Experts stress jackfruit processing to maintain value

813

RAJSHAHI, Dec 26, 2020 (BSS) – Agriculture experts and researchers have underscored the need for jackfruit processing after the best uses of modern technologies to maintain its value and protect from being wastages.

They came up with the importance while sharing their expertise in a webinar titled “Jackfruit Postharvest Loss Reduction and Marketing Strategy –Ways to Move Forward” recently.

Postharvest Technology Division (PHTD) of Bangladesh Agricultural Research Institute (BARI) hosted the virtual workshop under the Postharvest Management, Processing and Marketing of Jackfruits project with financial support of Krishi Gobeshona Foundation (KGF).

Jackfruit experts Dr Golam Ferdous Chowdhury and Tareq Rafi Bhuiyan illustrated various value addition aspects of the fruit during presentation of two keynote papers on ‘Product Development Technologies of Jackfruit’ and ‘Value Chain Development and Marketing Strategy of Jackfruit’ respectively.

Executive Chairman of Bangladesh Agriculture Research Council Dr Shaikh Mohammad Bokhtiar addressed the meeting as chief guest.

BARI Director General Dr Nazirul Islam and KGF Executive Director Dr Jiban Krishna Biswas spoke as special guests with Coordinator of the project Dr Miaruddin in the chair.

Professor Shahjahan from German University of Bangladesh moderated the discussion.

Dr Bokhtiar said a jackfruit can weigh between 5 and 30 kilograms and contain hundreds of seeds that are rich in protein, potassium, calcium, and iron — all of which are important for growth.

“It’s a miracle.

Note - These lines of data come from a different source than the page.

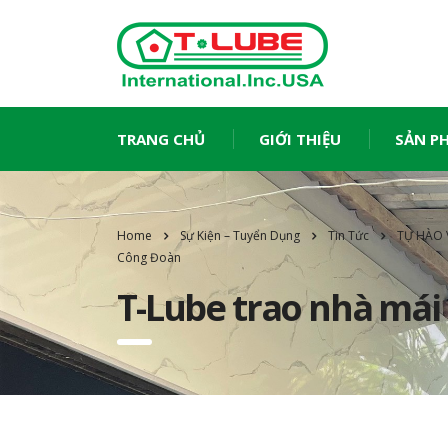
TRANG CHỦ
GIỚI THIỆU
SẢN P
Home
Sự Kiện – Tuyển Dụng
Tin Tức
TỰ HÀO 
Công Đoàn
T-Lube trao nhà má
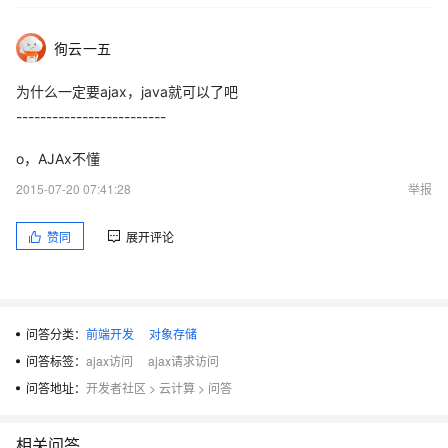
徇云一五
为什么一定要ajax，java就可以了吧
-------------------------
o，AJAx不懂
2015-07-20 07:41:28
举报
赞同
展开评论
问答分类：
前端开发
对象存储
问答标签：
ajax访问
ajax请求访问
问答地址：
开发者社区
>
云计算
>
问答
相关问答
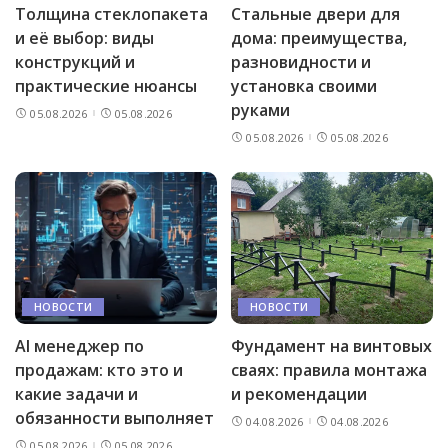
Толщина стеклопакета
Стальные двери для
и её выбор: виды
дома: преимущества,
конструкций и
разновидности и
практические нюансы
установка своими
руками
05.08.2026
05.08.2026
05.08.2026
05.08.2026
НОВОСТИ
НОВОСТИ
AI менеджер по
Фундамент на винтовых
продажам: кто это и
сваях: правила монтажа
какие задачи и
и рекомендации
обязанности выполняет
04.08.2026
04.08.2026
05.08.2026
05.08.2026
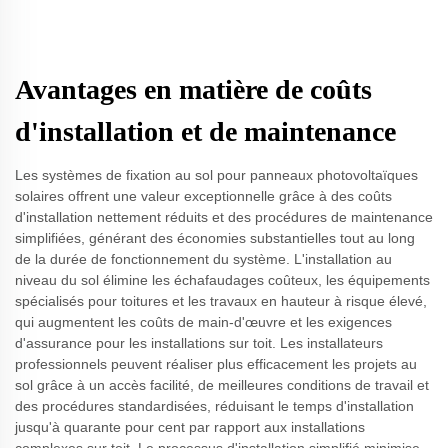
Avantages en matière de coûts
d'installation et de maintenance
Les systèmes de fixation au sol pour panneaux photovoltaïques
solaires offrent une valeur exceptionnelle grâce à des coûts
d'installation nettement réduits et des procédures de maintenance
simplifiées, générant des économies substantielles tout au long
de la durée de fonctionnement du système. L'installation au
niveau du sol élimine les échafaudages coûteux, les équipements
spécialisés pour toitures et les travaux en hauteur à risque élevé,
qui augmentent les coûts de main-d'œuvre et les exigences
d'assurance pour les installations sur toit. Les installateurs
professionnels peuvent réaliser plus efficacement les projets au
sol grâce à un accès facilité, de meilleures conditions de travail et
des procédures standardisées, réduisant le temps d'installation
jusqu'à quarante pour cent par rapport aux installations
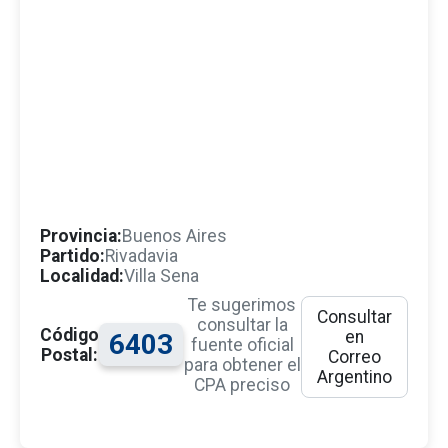
Provincia:
Buenos Aires
Partido:
Rivadavia
Localidad:
Villa Sena
Te sugerimos
Consultar
consultar la
Código
en
6403
fuente oficial
Postal:
Correo
para obtener el
Argentino
CPA preciso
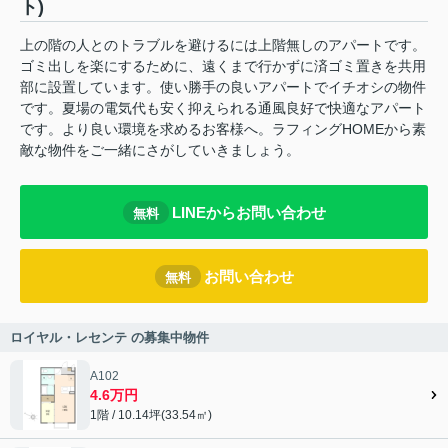
ト)
上の階の人とのトラブルを避けるには上階無しのアパートです。
ゴミ出しを楽にするために、遠くまで行かずに済ゴミ置きを共用
部に設置しています。使い勝手の良いアパートでイチオシの物件
です。夏場の電気代も安く抑えられる通風良好で快適なアパート
です。より良い環境を求めるお客様へ。ラフィングHOMEから素
敵な物件をご一緒にさがしていきましょう。
LINEからお問い合わせ
無料
お問い合わせ
無料
ロイヤル・レセンテ の募集中物件
A102
4.6万円
1階 / 10.14坪(33.54㎡)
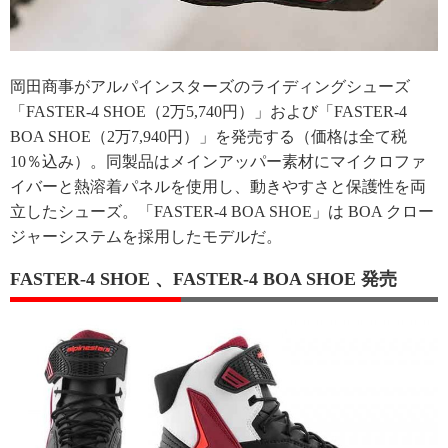
岡田商事がアルパインスターズのライディングシューズ
「FASTER-4 SHOE（2万5,740円）」および「FASTER-4
BOA SHOE（2万7,940円）」を発売する（価格は全て税
10％込み）。同製品はメインアッパー素材にマイクロファ
イバーと熱溶着パネルを使用し、動きやすさと保護性を両
立したシューズ。「FASTER-4 BOA SHOE」は BOA クロー
ジャーシステムを採用したモデルだ。
FASTER-4 SHOE 、FASTER-4 BOA SHOE 発売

It can provide so many nutrients and calories – everything,” he added.

Anyone might be surprised to know that jackfruit – the national fruit of Bangladesh – is a fruit in high demand all over the world, he also said.

Reportedly, up to 50 percent of jackfruits grown in Bangladesh valued at around Taka 500 crore have been wastage because the fruit is rotten if it’s not eaten or preserved within a few weeks, Bokhtiar said.

So, proper collection, management, processing technology and conservation is very important for substantial and sustainable reduction of the yearly losses, he continued.

The fruit itself is a good source of Vitamin C, while the seeds are rich in protein, potassium, calcium, and iron as about one-fifth of a pound of the fruit has approximately 95 calories, he went on saying.

In his remarks, Dr Nazirul Islam said Jackfruit contains high-powered antioxidants that protect the human body from harmful cancer.

PHTD has been implementing the project with the main thrust of reducing the loss through enhancing jackfruit production, postharvest management, processing and marketing.

To this end, farmers’ groups and small entrepreneurs have been formed and the groups are working to reduce loss of jackfruit by supplying it and manufacturing and marketing various types of jackfruit products.

Dr Islam said the government has initiated a move to engage the private sector in processing chips, a meat substitute, to add maximum value to the national fruit.

Nowadays, boiled and processed jackfruits and soya foods are becoming popular as alternatives to red meat in the US, Canada and the EU, he added.

Need-based training is being arranged to motivate in making various food items of jackfruit like chips, vegetable meat, fresh-cut, dried product, jam and pickle.

Besides, various steps are being taken to popularize jackfruit through various promotional activities under the three-year project being implemented in eight districts.

Around 10.36 lakh tonnes of jackfruit are produced in Bangladesh every year and of which 1.26 lakh tonnes are produced in Rajshahi division.